Editing and formatting, while not perfect, can still be considered very good – I didn’t notice significant typos, with the worst offender being a slip up of a grace being called deed – nothing game-breaking. Layout…is DROP-DEAD-GORGEOUS. I mean…beautiful. Evocative. Awesome. The full color artworks also help here and make this pdf a true beauty to behold. The pdf has no bookmarks, which I’d usually complain about – but this pdf is extensively hyperlinked: With the good kind of hyperlinks – you know, the ones that take a lot of effort. Where a hyperlink actually pertains to the right content  -even the dispel alignment-spells are properly hyperlinked and you won’t see e.g. "will" hyperlinked to will-saves when it does not refer to them! My hat’s off to Fat Goblin Games for getting this right and for the significant increase in production values they have achieved since the last pdf I’ve read from them!

So…the saint. It’s Tyler Beck’s first foray into class design…and it does and doesn’t show. Now at first sight, this class is rather conservative – spellcasting, medium BAB, flurry, grit-like system – we’ve seen those before. But the devil, as so often, lies in the detail -for better and for worse. What makes this class feel not all cobbled together, are the small nuances, the minor modifications that add a new spin on things – whether it’s the separate spellcasting of domains as spell-like abilities, the take on flurrying, the reappropriated (and brilliantly so) grit-mechanics to the thematically fitting spell-list – each has its small humble, yet intriguing twists – that actually come together really well, creating something better than the sum of its superficially familiar-looking components. The saint is a great class and with production values to match.

Or it would be. Could still be, in fact. While the spell-list is nice, it’s overpowered. The DC for the domain-casting is too high. The central mechanic can be exploited even by beginners. I was honestly pulling at my hair of considerable length while writing this review. The saint (though perhaps zealot would have been a better name…) almost gets the complex things it tries to do right. ALMOST. When skimming over this pdf for the first time, I was smiling, glad I’d be able to complement a new designer on a job well done – I was actually looking forward to introducing this class into my campaign. Was. Well, there’s a reason I read pdfs multiple times and when I started actually analyzing the rules-language, the saint began, much to my horror, to come apart at the seams. There are so many great ideas herein and admittedly – what the class tries to do is complex. But that can unfortunately be no excuse for the rules-language exhibiting flaws that don’t make it possible to break the class, but actually render it broken from the get-go. The longer I read this class, the more balance-issues and potential exploits I found.
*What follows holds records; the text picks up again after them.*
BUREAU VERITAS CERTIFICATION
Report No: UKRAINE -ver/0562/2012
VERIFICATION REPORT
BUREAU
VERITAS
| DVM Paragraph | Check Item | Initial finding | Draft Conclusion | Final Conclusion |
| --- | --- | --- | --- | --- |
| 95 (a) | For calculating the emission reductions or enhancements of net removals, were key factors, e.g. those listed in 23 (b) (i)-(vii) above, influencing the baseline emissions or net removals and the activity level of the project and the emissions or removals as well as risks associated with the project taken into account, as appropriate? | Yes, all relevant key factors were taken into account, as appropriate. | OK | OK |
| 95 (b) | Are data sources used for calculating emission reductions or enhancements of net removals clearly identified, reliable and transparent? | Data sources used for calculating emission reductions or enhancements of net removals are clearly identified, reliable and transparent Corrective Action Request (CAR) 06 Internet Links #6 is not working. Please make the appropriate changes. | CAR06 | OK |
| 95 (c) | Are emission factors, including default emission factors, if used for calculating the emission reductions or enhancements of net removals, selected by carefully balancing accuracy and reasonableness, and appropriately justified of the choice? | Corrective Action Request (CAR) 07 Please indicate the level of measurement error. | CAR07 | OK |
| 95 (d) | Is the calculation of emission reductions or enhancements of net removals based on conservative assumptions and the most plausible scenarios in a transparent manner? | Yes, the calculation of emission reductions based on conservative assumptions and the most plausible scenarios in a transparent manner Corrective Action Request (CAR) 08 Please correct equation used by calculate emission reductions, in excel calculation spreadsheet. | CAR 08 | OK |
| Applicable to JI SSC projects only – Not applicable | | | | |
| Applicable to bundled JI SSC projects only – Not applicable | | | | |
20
And it’s so damn close. Everything in this class that has issues ALMOST works. Almost. Author Tyler Beck has potential – there is ambition and talent here, but as provided, the saint falls flat of its own lofty ambitions – on the one hand getting complex and difficult things right, while on the other failing to acknowledge very basic concepts. This class has all the makings of 5 stars + seal of approval  – but the issues add up. To a point, in fact, where the problem is so significant that I can’t even give this 2 stars anymore – there are simply too much issues and glitches in almost all the central mechanics (favour, spellcasting, onslaught, bodyguard) and thus, at least for me, this class simply does not work. My final verdict will be, at least for now, a 1.5 stars, rounded down to 1 for the purpose of this platform.

I sincerely hope for a revision and look forward to seeing the author develop and improve – there is talent here – it just needs to be refined.